There was an interesting editorial (or as they call it across the pond, a "leader") in today's Guardian extolling the virtues of the May Day holiday. It's one of eight public holidays enjoyed by workers in the UK, and the Guardian laments the fact that there aren't more. While this complaint will likely sound like whining to most Americans, who are notoriously overworked, I agree that we could all use more vacation. However, I found part of the editorial a bit strange:
"... Because this year the May Day holiday actually falls on May 1 - many of us will be only too aware that it is a mere two weeks since the last one on Easter Monday. With so few public holidays to go round, surely we could arrange things rather better, as well as more generously, than this?... The real issue in any attempt to tidy up the spring public holidays is not whether May Day should be a holiday but agreement on a fixed Easter. It is nearly 80 years since parliament passed an Easter Act (still in force), which allowed the church a veto over any purely secular attempt to anchor Easter more sensibly on the last weekend in March or the first in April. But do not hold your breath while this happens. Even progressive church elders recoil from a unilaterally fixed British Easter."

How annoying that Easter (and Passover, for that matter) doesn't have a fixed place on the calendar, and that the Church of England refuses to accommodate itself to the vacation needs of the British people!! Doesn't the Church realize that "British Easter", whatever its origin in ancient religious tradition, is not really about worship - it's about a three-day weekend of travel and relaxation! Clearly, the time has come for a new Easter Act that's more in tune with the modern age (after all, it's been 80 years since the last one).

To my American ears, this all sounds quite ridiculous. Does Parliament really think they have the authority to set a date for Easter? And if they did succeed in passing a revised Easter Act, would members of the Church of England be required to celebrate Easter on a different day than Episcopalians in America or Australia? Or is "British Easter" something different that "Christian Easter"? Regardless, even the Guardian acknowledges that their scheme has little chance of success:
"Even if the western churches could agree [on a fixed date for Easter], there is still the problem of the separate orthodox Easter to overcome.
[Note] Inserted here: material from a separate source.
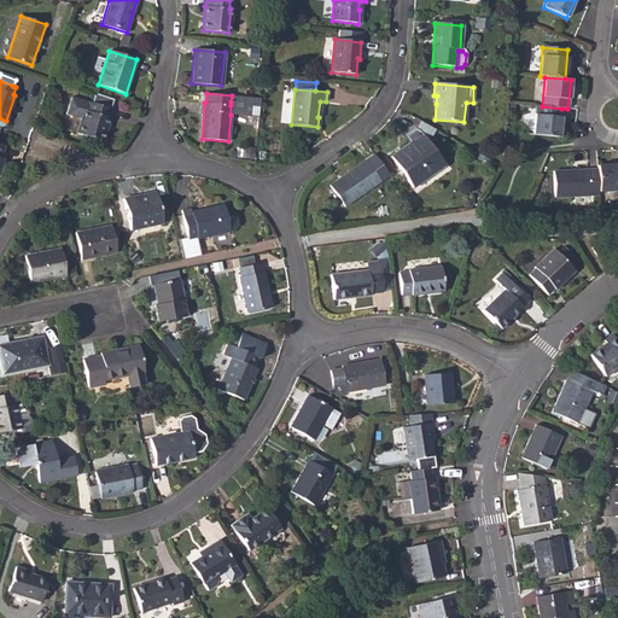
[(261,97),(232,95),(231,101),(231,105),(231,115),(258,117),(261,97)]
And it is unlikely that a festival so intimately linked to the Jewish Passover can ever be fixed more conveniently. Much better to enjoy the current jumble and press politicians for extra public holidays in midsummer and mid-autumn."

With regards to that last remark, they offer a few suggestions: "Trafalgar Day, Guy Fawkes, or even Margaret Thatcher's birthday." Considering the Guardian's politics, they must be really desperate for more vacation if they're willing to make Thatcher's birthday a holiday!